You can try cleaning the pins by inserting a piece of paper folded over on itself a few times. Do not slide it! Just insert and remove over the length of the slot.
This saved me some pain when I removed the GPU and some unseen grime was stuck to the pins.


----------



## eidairaman1 (Aug 13, 2019)

Get some electronic grade contact cleaner disconnect power supply from the wall and remove the CMOS battery then spray the pcie slot and then clean the edge pins on the video card using contact cleaner you may want to use a clean rubber eraser as well. Have you also updated the Motherboard BIOS?

And where did you buy this 1050ti from?


----------



## John Naylor (Aug 13, 2019)

ineedsomehelpasap said:


> before i switched my motherbored it worked on my other motherbored so ..



Did you wipe the HD and reinstall the OS after switching Motherboards ?

The fact that it worked on your old motherboard and doesn't on the new one tells me the card is fine and the system is confused.  Unless that was a "like kind" replacement ... the system can be  "confused" from detecting various on board newer chipsets and trying to install driver for older chipsets that it can no longer detect because they are associated with your old MoBo.   While such a "switch' can be done, somewhat successfully, it also often results in the problem you describe.

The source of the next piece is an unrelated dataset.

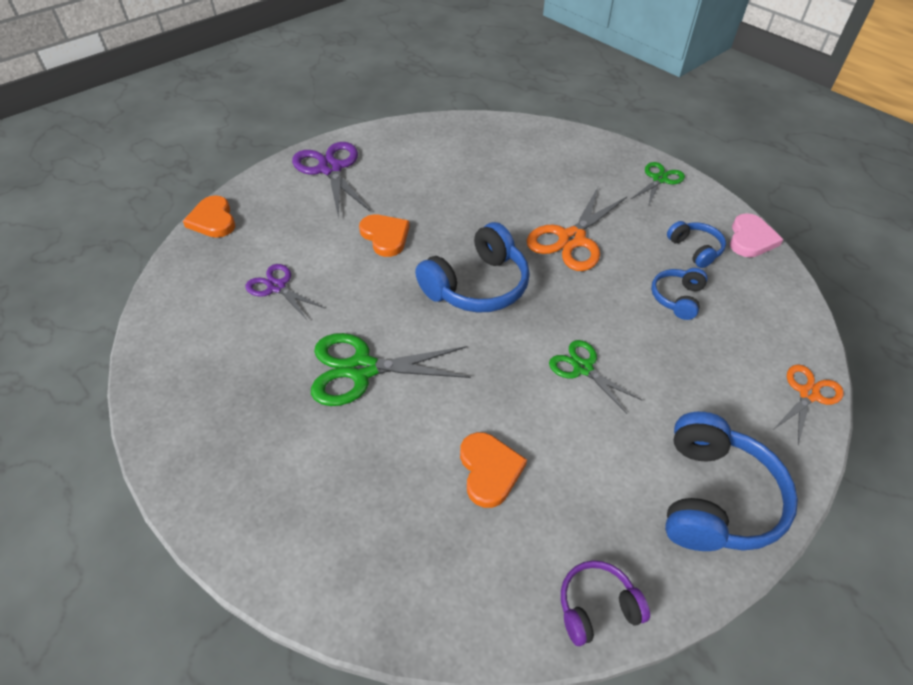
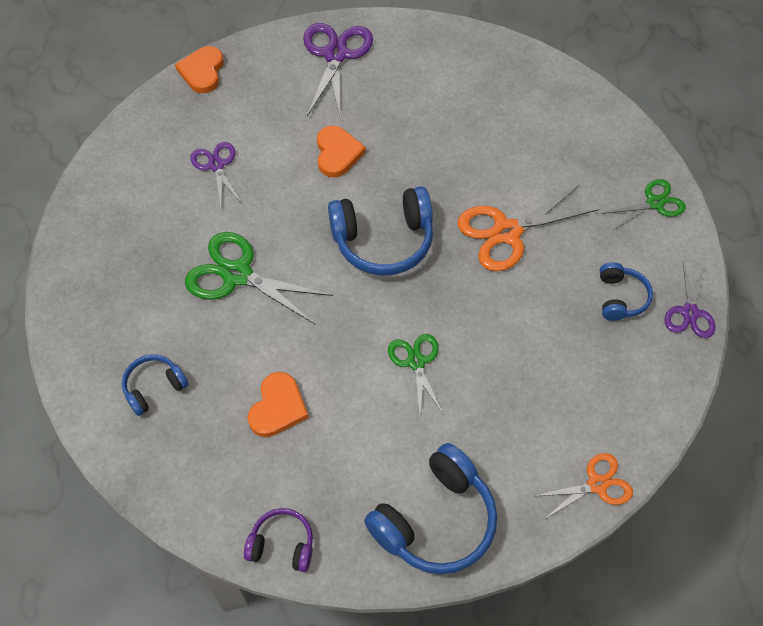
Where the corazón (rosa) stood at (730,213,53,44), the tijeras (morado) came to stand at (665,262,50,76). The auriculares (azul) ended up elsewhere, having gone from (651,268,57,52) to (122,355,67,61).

Some folks will uninstall all hardware drivers before removing the old board ,,, and then install the new ones after the swap.   But this makes future troubleshooting difficult as you never know if in fact Windows didn't reinstall the buggers right after you uninstalled them or as soon as you booted to the new MoBo.  Many a system has sat on my workbench whereby a fresh install cured many ills after a recent user upgrade.


----------



## jaggerwild (Aug 14, 2019)

Also do an over night Cmos clear. Use an Eraser to clean the PCI-E of the GPU (gold fingers) as Ive seen hand grease cause this issue.


----------



## HUSKIE (Aug 14, 2019)

As your title says. (ASAP) You need more patience to fix and there is no short cut/way before you even fixed your problem.

Take those words.

Just noticed. Nice username and new member. I smell something fishy... Lol


----------



## Thecrashingwave (Aug 15, 2019)

Hey im having a similar issue. I have a b360 m ds3h motherboard and a gtx 1050 ti. intel site lists the mobo and gpu as compatible. When i put the gpu in the mobo it gets power and fan is spinning, but when you check the bios the pcie 16 slot says empty. What can i do to make the mobo recognize the gpu?


----------



## eidairaman1 (Aug 16, 2019)

Thecrashingwave said:


> Hey im having a similar issue. I have a b360 m ds3h motherboard and a gtx 1050 ti. intel site lists the mobo and gpu as compatible. When i put the gpu in the mobo it gets power and fan is spinning, but when you check the bios the pcie 16 slot says empty. What can i do to make the mobo recognize the gpu?



Pull the mobo and build the rig out of case and fully insert the gpu


----------



## Thecrashingwave (Aug 16, 2019)

you are right i was being a pussy. I was pushing so hard i was scared. just assembled mobo out of case and it went in. ill check if its working

Working great got the drivers installed. thank you for the help.
@
*eidairaman1*


----------